“How are we going to differentiate ourselves from every other shitty found footage movie?”
There are a lot of found footage horror films in existence ‐ most of them seemingly edited for viewing by unseen hands, many of them featuring illogical/impossible “home video” camerawork, a surprising number of them with scores/sound effects added during an incongruous post-production.
And the overwhelming majority of them aren’t worth the effort it takes to press ‘play.’
The found footage (ff going forward) conceit is essentially this: a group of friends/strangers have gone somewhere for some purpose, and while one (or more) of them records their actions for fun/posterity the camera ends up capturing their collective demise at the hands of an evil/angry/irritated enemy leaving the footage to be found and screened at a later date.
The problem with most ff films isn’t in that synopsis but in the laziness of filmmakers who use the format as an excuse to make terrible movies rife with illogical decisions, inconsistent actions, and irritating characters/actors. There are more than a few exceptions to the rule, but more often than not a ff film is a generic, underwhelming, repetitive film to avoid.
Writer/director Steven DeGennaro knows all of this, and he’s stacked his feature debut, Found Footage 3D, with characters who are equally aware. It’s essentially a behind-the-scenes look at the making of a ff film ‐ complete with characters who continually point out the multitude of issues typically present in such films ‐ that itself becomes a ff film. Strong acting and smartly entertaining observations make for a fun watch until it becomes the very thing it’s been criticizing.
A small crew has come together to make a low budget ff horror film, and they think they’ve guaranteed themselves a hit by crafting it as the world’s first ff film shot in 3D. It’s ridiculous, and they know it. Derek (Carter Roy) is the driving force behind Spectre of Death as both the writer and lead actor, and his brother Mark (Chris O’Brien) is along for the ride as cameraman. Their friends Andrew (Tom Saporito) and Carl (Scott Allen Perry) are directing and handling sound, respectively, and they’re joined by an assistant named Lily (Jessica Perrin) and their female actor ‐ and Derek’s estranged ex ‐ Amy (Alena von Stroheim).
Spectre’s story involves a couple with the misfortune of attempting to reconcile their marriage in a remote cabin where a man once murdered his wife, and the dynamic mirrored by Derek and Amy’s failed relationship offers an intriguing setup. (It’s worth wondering why Derek and friends think a ff film with a cast of only two people would work, but hey, Bobcat Goldthwait more than delivered with Willow Creek so we’ll allow it.) As they begin production friction between the leads fuels emotional outbursts, and a supernatural entity begins to make its violent presence known.

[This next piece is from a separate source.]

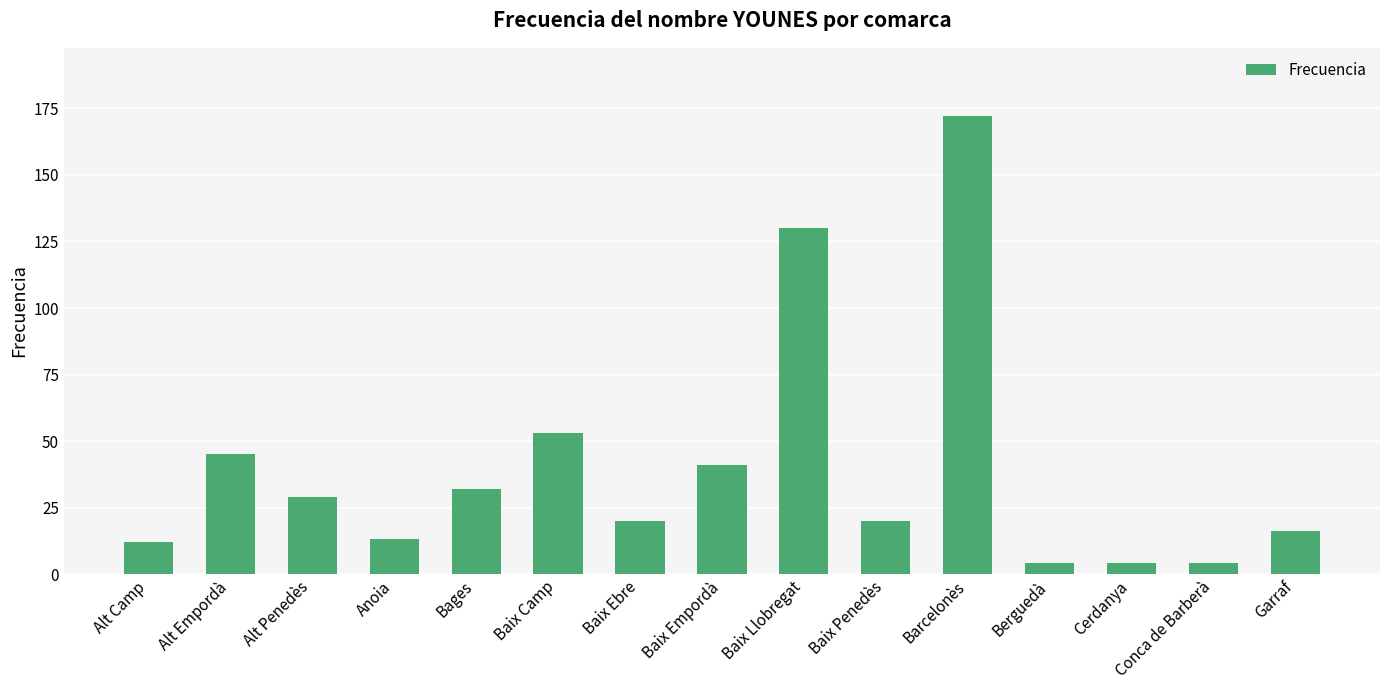

The chart shows a value of 4 at Conca de Barberà. True or false?

True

The film is at its best when the characters are simply bantering and talking as both the dialogue and acting are of a noticeably higher grade than ff films typically manage. Most ff films spend the majority of their time with characters and performers who annoy us before the action kicks in, but we buy these relationships and interactions and enjoy our time with them. They may not become people we care about necessarily, but they’re far from the mere fodder ff films traditionally trot out to be slaughtered. Their conversations and observations feel real, and their ff critiques/concerns are spot on and often funny.
It works as an aware comedy/drama about a small group of filmmakers making another sure-to-be terrible ff film, but once the horror elements start kicking in any hope for a smart, meta exploration ‐ think Scream or Behind the Mask ‐ are tossed aside in favor of a ff film that makes the very missteps (and more) that they’ve been mocking.

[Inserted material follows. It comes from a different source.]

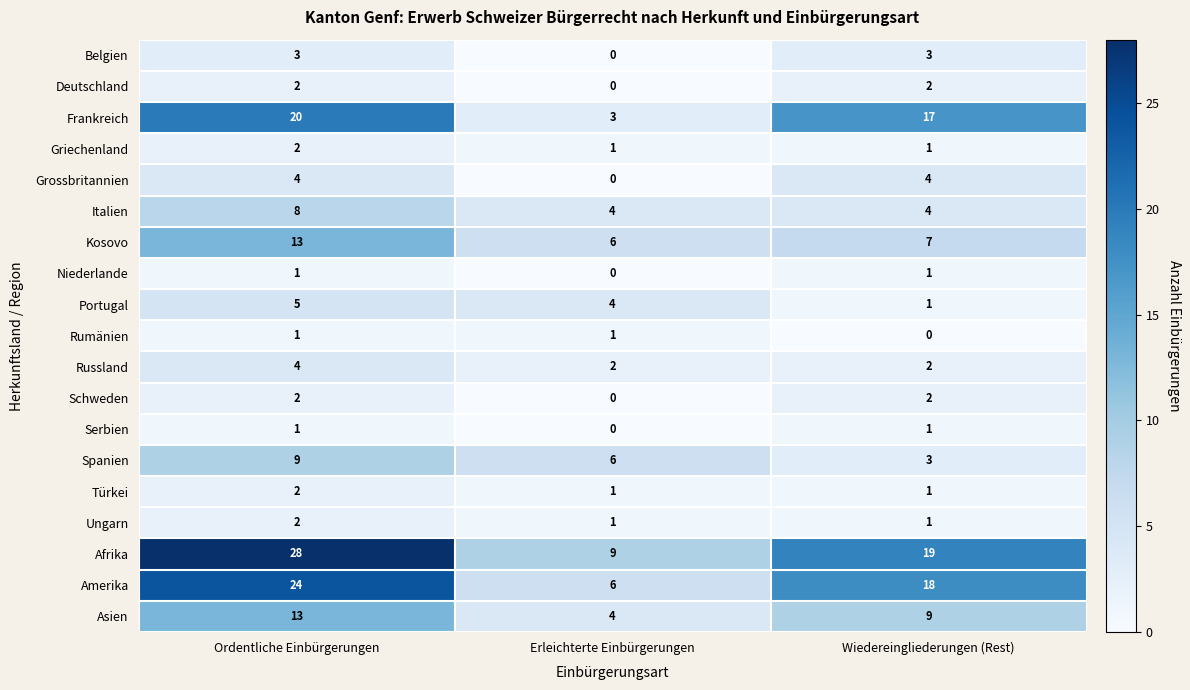

What is the sum of the Schweden values at Ordentliche Einbürgerungen and Wiedereingliederungen (Rest)?

4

Andrew recommends they use practical effects for their spectre, but Derek wants to go the CG route promising it won’t be “shitty” ‐ but once the real spectre shows itself here it’s via some truly underwhelming digital work. Andrew’s concerned about answering the question as to why their characters would continue to film once the shit hits the fan ‐ but characters here film well past the point of reason including one inexplicable stretch in pitch-black. Footage is edited with sound cues for creepiness, audio that bleeds across video edits, and blurred-out cereal boxes (because apparently even “found footage” needs to be cleared of copyright issues).
The final element shared by Found Footage 3D and far too many ff films is that the damn thing just isn’t scary. That’s not to say there aren’t some cool, bloody horror beats here ‐ one involving a door and a certain well-regarded horror film critic is terrific fun ‐ but the jumps and sound cues don’t ever translate into actual scares.
Some might make the argument that the film intentionally becomes what it’s been mocking ‐ that it’s simply part of the joke ‐ but that makes even less sense. DeGennaro’s verbal skewering of ff films is on point. He knows the format’s issues are frustrating and annoying for viewers, and incorporating them into his own film makes little sense.
Found Footage 3D remains an entertaining watch despite its missteps, and it’s still far better than most ff films as it delivers solid performances, smart observations, and a fun ride. Its horror elements are lacking, but while you’ll never be frightened you’ll also never be bored ‐ and that’s no small accomplishment for a ff film.
[Disclosure: This is a review of the 2D version of the film, and while he may not agree I consider co-star/co-producer Scott Weinberg to be a friend in the real world.]